Spotlight on the Chart: Highs and Lows

Recent High: In early June 2025, the USD/KRW hit a peak of 1,429.13. This level stands out as a resistance point, where sellers stepped in and the won lost ground against the dollar.

Recent Low: The lowest point in the same period was 1,351.31. This support level shows where buyers found value in the won, halting its decline.

Historically, the all-time high for USD/KRW was much higher—1,995 back in December 1997—but for 2025, the 1,429.13 mark is the number to watch.
#2

What the Indicators Say

To truly understand where the won is headed, let’s look at the most popular technical indicators used by forex pros:

1. Moving Averages (MA)
20-day Simple Moving Average (SMA): The KRW/USD has been trading below its 20-day SMA, hinting at a short-term consolidation phase—meaning the market is pausing before its next big move.

50-day and 200-day SMA: These longer-term averages have acted as resistance, especially in the 1,420–1,440 range. When the price nears these lines and fails to break through, it signals strong selling pressure.
#3

Relative Strength Index

How it works: RSI measures momentum on a scale from 0 to 100. Above 70 means the market is overbought (potential for a drop); below 30 means oversold (potential for a bounce).

Current reading: In April, the RSI for KRW/USD hit overbought territory before the market pulled back, confirming the indicator’s reliability for spotting reversals
#4

MACD (Moving Average Convergence Divergence)

How it works: MACD tracks the relationship between two moving averages, showing momentum and trend changes.

Recent signals: The MACD histogram flashed a bearish divergence during recent highs, suggesting upward momentum was fading and a reversal could be near
#5

Support and Resistance

Support: 1,375–1,390 is a critical support zone. If the won falls here and holds, it often rebounds as buyers step in.

Resistance: The 1,420–1,450 zone has repeatedly capped rallies. A break above this could spell more weakness for the won
#6

Chart Patterns

Double Tops and Bottoms: Watch for double tops near 1,470 and double bottoms around 1,375. These patterns signal possible trend reversals—breakouts or breakdowns often follow

What’s Driving the Won?
Trade Talks: US–South Korea tariff negotiations are shaking up the charts. Announcements can cause sudden swings in the won’s value.

Central Bank Moves: The Bank of Korea’s interest rate decisions and policy statements are key triggers for volatility.

US Dollar Strength: Global risk sentiment and Federal Reserve policy continue to influence the won’s direction.
#7

Key Takeaways

The won’s recent high: 1,429.13 (resistance zone).
The recent low: 1,351.31 (support zone).
Moving averages, RSI, and MACD are the go-to indicators for reading KRW charts.
The trend is bearish in the medium term, but volatility means quick reversals are possible.
External shocks—like trade talks or central bank moves—can override technical signals in a flash.
#8

FAQ

Q: What’s the most reliable indicator for the KRW/USD chart?
A: No single indicator is foolproof. Most experts use a mix—moving averages for trend, RSI for momentum, and MACD for confirmation.

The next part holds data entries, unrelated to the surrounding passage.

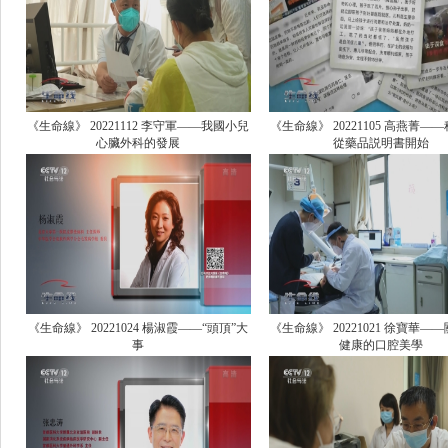
《生命線》 20221112 李守軍——我國小兒
《生命線》 20221105 高燕菁—
心臟外科的發展
從藥品説明書開始
《生命線》 20221024 楊淑霞——“頭頂”大
《生命線》 20221021 徐寶華—
事
健康的口腔美學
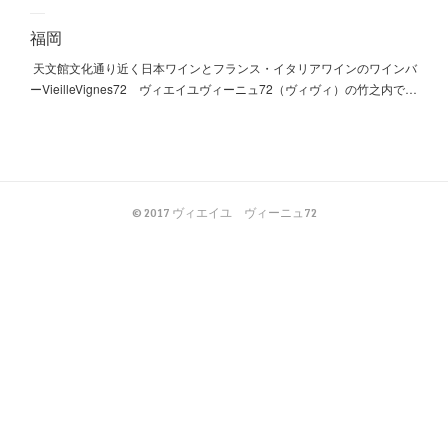
福岡
天文館文化通り近く日本ワインとフランス・イタリアワインのワインバ
ーVieilleVignes72 ヴィエイユヴィーニュ72（ヴィヴィ）の竹之内で…
© 2017 ヴィエイユ ヴィーニュ72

Q: How should traders manage risk in this market?
A: Use stop-loss orders and monitor support/resistance levels. Volatility can trigger rapid swings, so discipline is key.

Q: Is the won likely to recover soon?
A: Some analysts see potential for recovery if trade tensions ease and domestic policies stabilize, but uncertainty remains high.

This article is for informational purposes only and does not constitute financial advice. Always do your own research before investing.